How to Sell a House - Introduction

That title sounds pretentious, doesn't it? I have to admit that I don't have the magic wand that makes all houses sell, but I have worked well and successfully in the business for a number of years and I know what seems to work most of the time. Some of it I've already laid out, but starting in the new year - Happy New Year, by the way! - I plan to be more organized. Part of that is a series on selling and buying homes. I'll still write the Skaneateles Real Estate Weekly Update, usually on Tuesday, and an occasional House of the Week, but I resolved to write more blogs. This is one way to accomplish that goal. Not to mention, I hope, helping prospective sellers and buyers.

One word of caution: these are my opinions, and often they will go against the grain of the norm. They are not RE/MAX's words of wisdom or the Skaneateles Office's way of doing business, they are solely mine. They are also no guarantee of sales - not at all! The opinions are honed from my experience and the way I like to do business. Period.

I came to real estate as a second career after education. I would have preferred to be a writer with a ton of popular books like Stephen King or John Grisham or Dick Francis with an occasional Great American Novel thrown in. This was not to be - Life took me elsewhere. But in going elsewhere I gained perspective and some skills.

I also gained the desire to work in this marvelous entrepreneurial career. I came at it hungry - for money, for reputation, for independence. I switched from Gallinger to RE/MAX three years ago today to give me more of those things I wanted. I also received the joy of meeting people, something I hadn't expected.

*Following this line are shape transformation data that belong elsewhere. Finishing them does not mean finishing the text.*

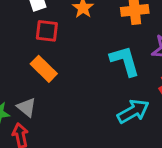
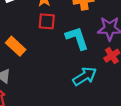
red square: (47, 31) -> (47, 21), moved

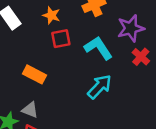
cyan arrow: (85, 76) -> (99, 87), moved

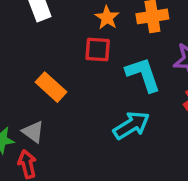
orange star: (51, 15) -> (107, 18), moved

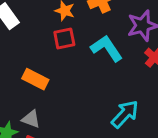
cyan arrow: (131, 125) -> (125, 114), moved

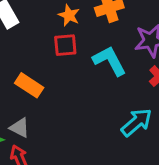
cyan arrow: (125, 114) -> (137, 122), moved

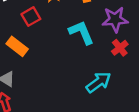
red square: (65, 45) -> (31, 17), moved, turned -30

As we enter the new year I have several new listings coming on the market, which is why I chose to start with selling a house rather than buying. It's also a good time for potential sellers to work on their homes, make critical decisions, see their way through the year. When you sell a house you want to do it quickly so your entire year isn't given over to the sale and the upheaval. Now is a good time to start the process.

Please follow along with me wherever this goes. I've planned out some, but not all. This was meant to be Part One and it evolved into the Introduction instead. Feel free to comment on what you like, what you don't like, and share your own ideas.